NFL might impose suspension on Jim Harbaugh, if he tries to return

The NFL’s willingness to cater to its free farm system includes potential antitrust violations and/or collusion.

The league’s media conglomerate has published a report suggesting that Michigan coach Jim Harbaugh won’t have a clear path back to pro football, if he decides to escape the NCAA by taking a job with an NFL team. Per the report posted on NFL.com, “The NFL is unlikely to make itself a safe harbor for Harbaugh to escape what could be substantial NCAA discipline, league sources say, raising the strong possibility Harbaugh would need to serve some or all of any possible suspension he could face in college if he returns to the pros.”

The report also says there’s no NFL bylaw governing the matter. Which obviously wouldn’t stop the NFL from doing whatever it wants. And if it wants to support the entity that governs college football, it will.

But the report does point to precedent, even if that precedent had no leg to stand on. In 2011, the Colts hired former Ohio State coach Jim Tressel to serve as the team’s replay consultant. The NCAA had suspended Tressel five games for lying to investigators about (God forbid) benefits players had received. And so the Colts (presumably at the nudging of the league) suspended Tressel for six games.

That was the same year the NFL had created a punishment out of thin air for former Ohio State quarterback Terrelle Pryor, who had broken not a single NFL rule but was suspended anyway, for allegedly manipulating eligibility rules.

The manipulation in this setting is done by the league. And it’s ultimately about keeping the folks who develop NFL talent at no cost to the NFL happy.

If the league were to suspend Harbaugh despite no rule supporting such a move, that would arguably be an antitrust violation and/or collusion. If one of the league’s teams wanted to hire Harbaugh and employ him as of Week 1, the NFL would have no basis for keeping that from happening.
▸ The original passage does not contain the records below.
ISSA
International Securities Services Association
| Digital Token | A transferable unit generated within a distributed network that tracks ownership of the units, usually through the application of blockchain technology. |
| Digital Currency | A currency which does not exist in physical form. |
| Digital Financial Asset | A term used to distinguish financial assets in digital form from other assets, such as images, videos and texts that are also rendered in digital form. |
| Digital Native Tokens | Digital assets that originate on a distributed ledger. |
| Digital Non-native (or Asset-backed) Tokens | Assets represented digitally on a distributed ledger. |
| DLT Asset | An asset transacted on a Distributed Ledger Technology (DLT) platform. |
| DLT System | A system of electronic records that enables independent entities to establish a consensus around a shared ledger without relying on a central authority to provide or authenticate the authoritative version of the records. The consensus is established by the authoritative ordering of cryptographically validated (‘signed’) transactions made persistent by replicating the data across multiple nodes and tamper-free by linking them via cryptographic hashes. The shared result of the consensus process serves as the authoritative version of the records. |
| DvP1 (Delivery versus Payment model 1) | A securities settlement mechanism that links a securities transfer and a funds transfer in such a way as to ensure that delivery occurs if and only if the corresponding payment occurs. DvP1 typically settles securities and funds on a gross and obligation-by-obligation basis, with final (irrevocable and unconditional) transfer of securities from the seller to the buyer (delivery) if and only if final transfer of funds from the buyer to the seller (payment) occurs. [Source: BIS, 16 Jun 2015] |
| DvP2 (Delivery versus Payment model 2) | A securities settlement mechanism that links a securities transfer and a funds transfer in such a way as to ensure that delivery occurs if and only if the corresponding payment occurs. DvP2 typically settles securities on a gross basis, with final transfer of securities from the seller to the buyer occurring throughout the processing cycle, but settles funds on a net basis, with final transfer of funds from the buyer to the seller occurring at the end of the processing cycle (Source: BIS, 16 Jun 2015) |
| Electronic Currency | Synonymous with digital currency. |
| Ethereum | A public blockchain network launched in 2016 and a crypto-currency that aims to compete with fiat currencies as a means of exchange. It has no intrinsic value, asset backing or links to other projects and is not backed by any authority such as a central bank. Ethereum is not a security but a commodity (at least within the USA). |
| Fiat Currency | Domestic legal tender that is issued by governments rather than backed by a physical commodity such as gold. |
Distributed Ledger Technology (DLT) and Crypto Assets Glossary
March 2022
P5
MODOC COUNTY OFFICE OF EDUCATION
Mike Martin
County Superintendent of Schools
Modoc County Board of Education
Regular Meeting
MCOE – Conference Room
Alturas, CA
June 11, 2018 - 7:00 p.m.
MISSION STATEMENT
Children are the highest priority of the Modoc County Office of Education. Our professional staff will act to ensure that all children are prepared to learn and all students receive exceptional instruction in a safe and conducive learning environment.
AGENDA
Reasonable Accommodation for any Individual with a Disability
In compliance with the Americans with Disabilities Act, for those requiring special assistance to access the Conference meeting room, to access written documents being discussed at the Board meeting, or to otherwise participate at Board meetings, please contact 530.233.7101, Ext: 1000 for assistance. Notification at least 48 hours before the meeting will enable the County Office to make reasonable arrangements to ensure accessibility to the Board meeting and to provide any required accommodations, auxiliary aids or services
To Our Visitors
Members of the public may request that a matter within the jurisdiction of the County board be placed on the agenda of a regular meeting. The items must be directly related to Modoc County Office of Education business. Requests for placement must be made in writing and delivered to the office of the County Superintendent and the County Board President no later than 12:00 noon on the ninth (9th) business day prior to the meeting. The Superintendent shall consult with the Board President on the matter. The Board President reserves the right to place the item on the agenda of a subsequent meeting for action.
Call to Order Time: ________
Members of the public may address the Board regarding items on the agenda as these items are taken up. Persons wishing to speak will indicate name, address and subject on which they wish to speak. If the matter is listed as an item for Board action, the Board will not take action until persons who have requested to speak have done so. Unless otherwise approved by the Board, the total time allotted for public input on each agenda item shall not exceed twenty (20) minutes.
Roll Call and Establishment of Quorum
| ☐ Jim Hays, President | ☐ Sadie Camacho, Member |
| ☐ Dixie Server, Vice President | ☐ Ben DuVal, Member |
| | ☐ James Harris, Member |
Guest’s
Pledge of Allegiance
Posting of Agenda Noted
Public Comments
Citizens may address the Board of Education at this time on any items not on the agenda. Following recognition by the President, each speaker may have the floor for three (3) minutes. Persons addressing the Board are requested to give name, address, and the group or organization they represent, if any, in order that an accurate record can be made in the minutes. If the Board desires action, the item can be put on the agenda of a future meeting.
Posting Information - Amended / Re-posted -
The broader question, frankly, is whether the ongoing NCAA investigation regarding sign-stealing by Michigan will make Harbaugh radioactive to NFL owners. He tried each of the last two years to return; neither the Vikings nor the Broncos hired him. Does the current situation make him more attractive, or less attractive? As more comes out regarding a sign-stealing operation about which Harbaugh has claimed he knew nothing, will an NFL owner have an easier time or a harder time selling Harbaugh to fans and media?

Frankly, today’s report from the league’s reporting outlet might simply be aimed at breaking a tie. If a team that is thinking about hiring Harbaugh will already be wrestling with whether it’s the right move to make, knowing that the NFL might lower the boom on Harbaugh could be the thing that gets the NFL’s teams to treat him the same way they treated his former quarterback in San Francisco.

Then, the question would be whether Harbaugh would do anything about it in a court of law. The NFL, based on the fact that it’s already making its strategy known to the world, seems to believe he won’t.